As expected, nasal administration of rFimA plus DA elicited a higher frequency of CD11c+ DCs in NALT, PGLNs, SLG and SMGs of young adult and aging mice compared to mice administered rFimA alone. Among them, both NALT and PGLNs contained significantly increased numbers of DCs compared to SLGs and SMGs. These results indicate that DCs activated by nasal rFimA plus DA play an important role as Ag-presenting cells in the mucosal inductive tissues (ie., NALT and their draining lymph nodes, i.e., PGLNs) for the activation of CD4+ T cells. Thus, these effector CD4+ T cells could migrate into the mucosal effector tissues (e.g., SLGs and SMGs) to activate IgA+ B cells for their differentiation into plasma cells. We are currently investigating Th1- and Th2-type cytokine production by CD4+ T cells in both mucosal inductive and effector tissues for their contribution to the induction of Ag-specific IgA Ab responses, as previous studies reported that the DA system exhibited a balanced Th1- and Th2-type cytokine response in both young adult and aged mice [22, 30].

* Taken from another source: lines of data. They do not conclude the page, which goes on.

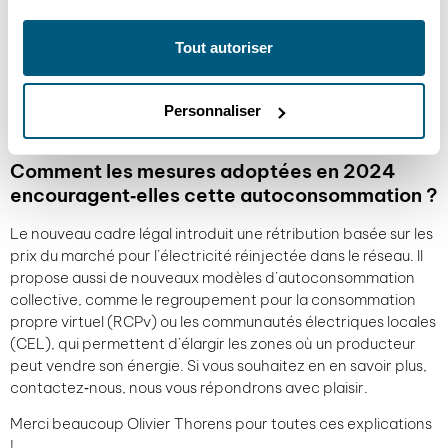
les consommateurs. Elle peut être utilisée en journée, par
exemple, pour chauffer ou ventiler un bâtiment. Et lorsque la
Tout autoriser
production dépasse les besoins, des batteries peuvent
stocker l’énergie pour une consommation différée, peut-être
en soirée.
Personnaliser
Comment les mesures adoptées en 2024
encouragent‑elles cette autoconsommation
?
Le nouveau cadre légal introduit une rétribution basée sur les
prix du marché pour l’électricité réinjectée dans le réseau. Il
propose aussi de nouveaux modèles d’autoconsommation
collective, comme le regroupement pour la consommation
propre virtuel (RCPv) ou les communautés électriques locales
(CEL), qui permettent d’élargir les zones où un producteur
peut vendre son énergie. Si vous souhaitez en en savoir plus,
contactez‑nous, nous vous répondrons avec plaisir.
Merci beaucoup Olivier Thorens pour toutes ces explications
!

Since we previously showed that P. gingivalis FimA protein binds specifically to a salivary statherin-coated plate [13], we next examined the interactions between live P. gingivalis 381 cells and rFImA-specific salivary SIgA Abs elicited by nasal rFimA plus DA in young adult and aging mice. Preincubation of P. gingivalis cells with enriched SIgA Abs from saliva of mice administered nasal rFimA plus DA resulted in reduced binding to staterin-coated plates (Fig. 5). These results suggest that rFImA-specific salivary SIgA Abs induced by nasal DA as mucosal adjuvant are functional and potentially inhibit the adherence of P. gingivalis cells to the tooth surface of young adult and aging mice.

Conclusion

In summary, the current study clearly shows that nasal vaccination with rFimA plus DA elicits DC-mediated rFimA-specific SIgA Ab responses in saliva of young adult and aging mice. Importantly, we shed further light on rFimA-specific IgA Abs for providing effector function to prevent binding of P. gingivalis cells to the salivary protein statherin. These findings suggest that the nasal pFL and CpG ODN system can be an effective nasal adjuvant strategy to enhance salivary Ag-specific immunity in adolescents and older individuals. Furthermore, nasal vaccination with rFimA plus pFL and CpG ODN has potential utility in regulating P. gingivalis-mediated inflammatory responses in the oral cavity.